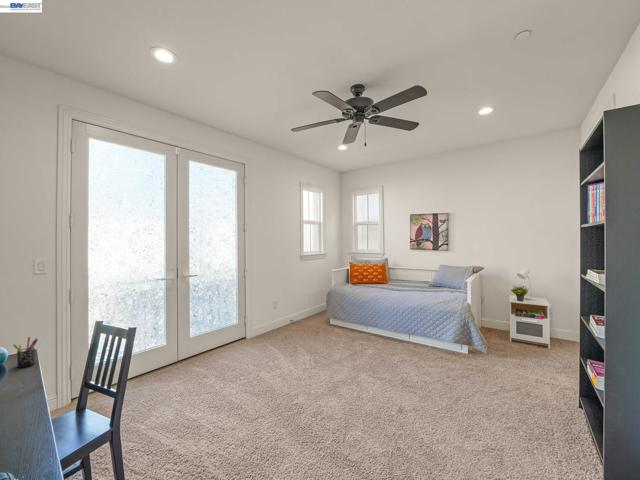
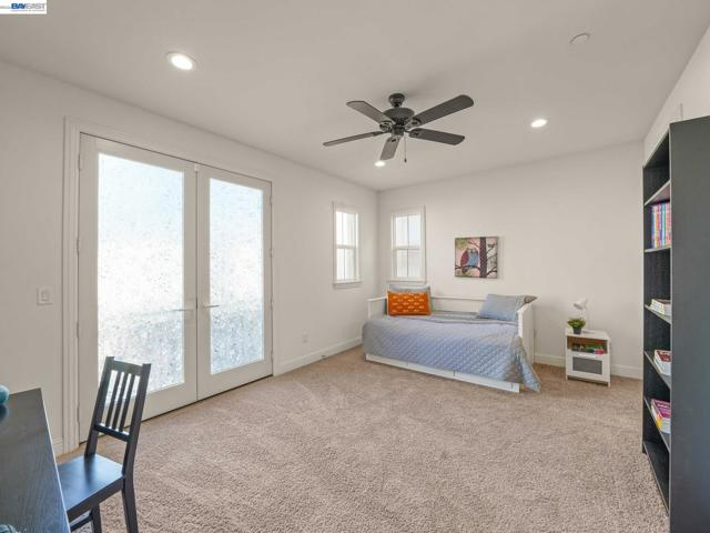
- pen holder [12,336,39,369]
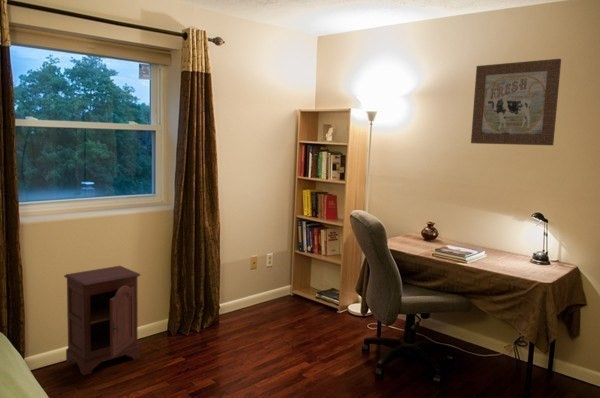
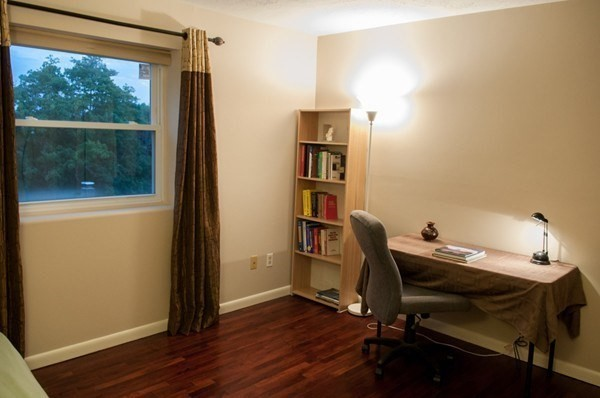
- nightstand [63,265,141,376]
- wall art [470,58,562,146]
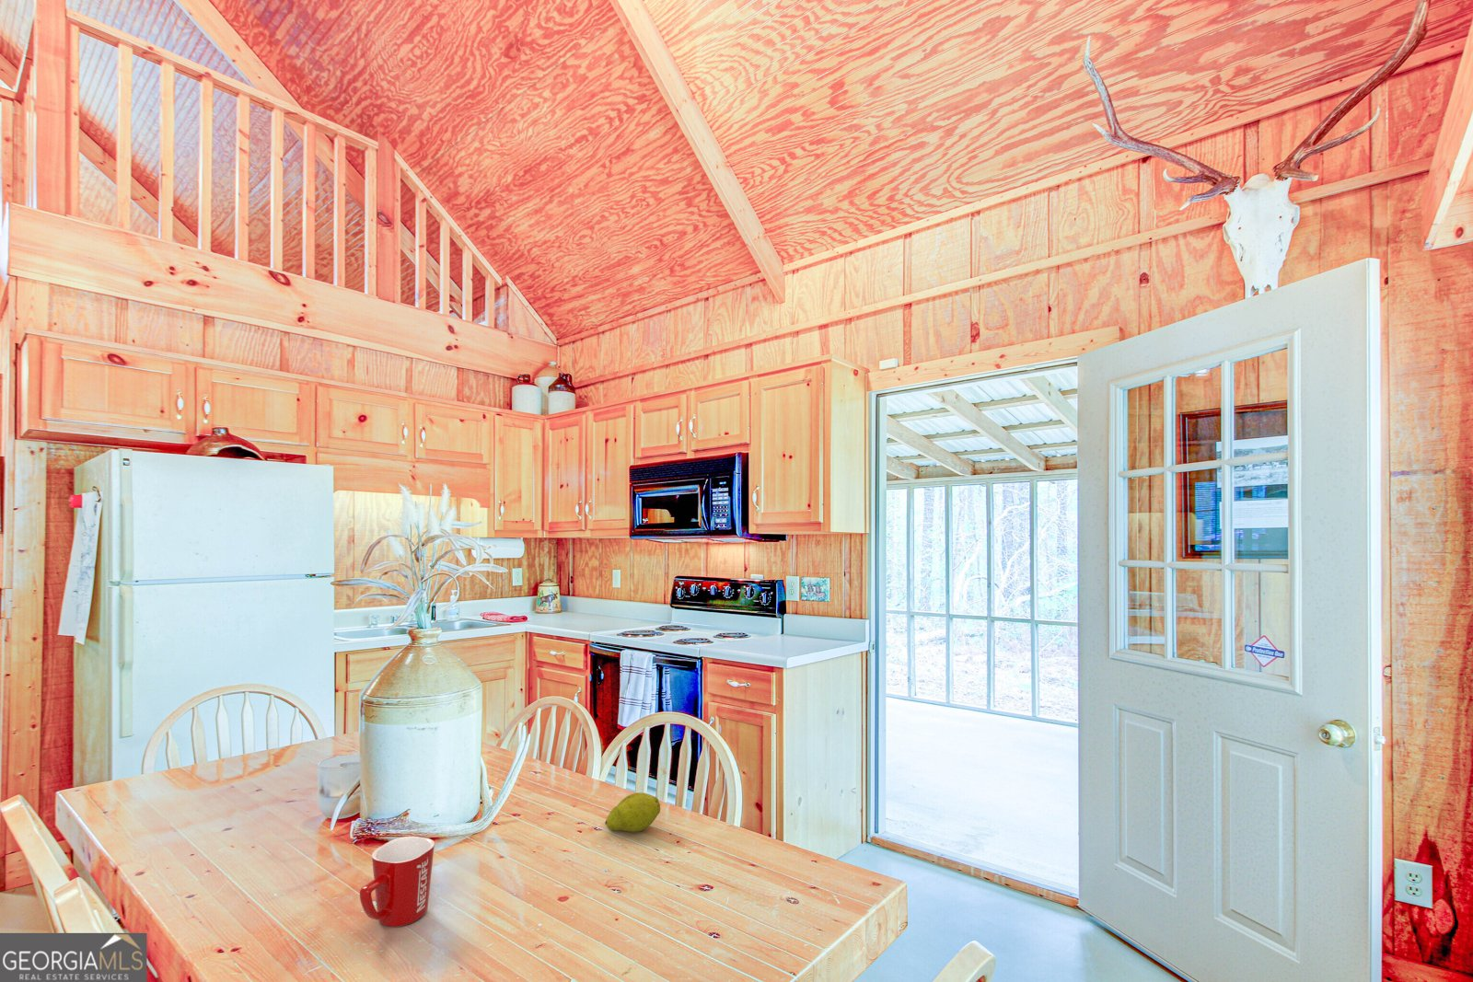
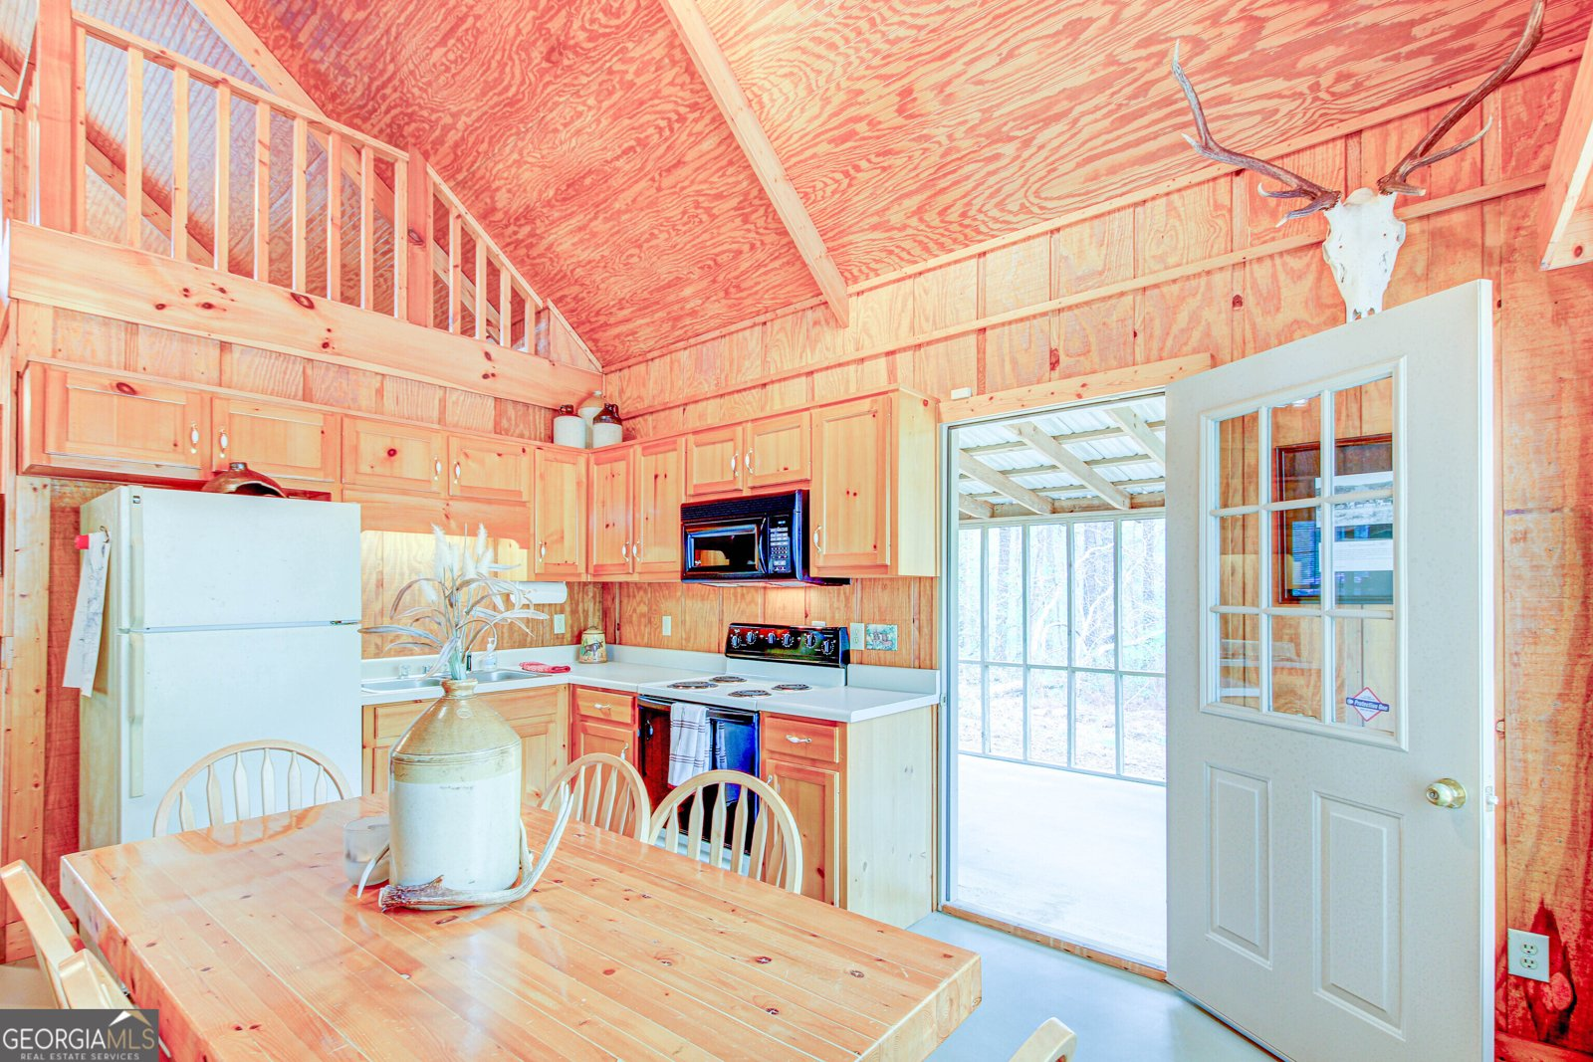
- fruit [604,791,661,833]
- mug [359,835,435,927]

+---+

> _WHAT YOU ARE ASKED TO DO_: Print once more, exactly, the lines from the one with "- wall art [470,58,562,146]" through the last line of the data, both ends included, without any pictures.

> _THE ANSWER_:
- wall art [470,58,562,146]
- fruit [604,791,661,833]
- mug [359,835,435,927]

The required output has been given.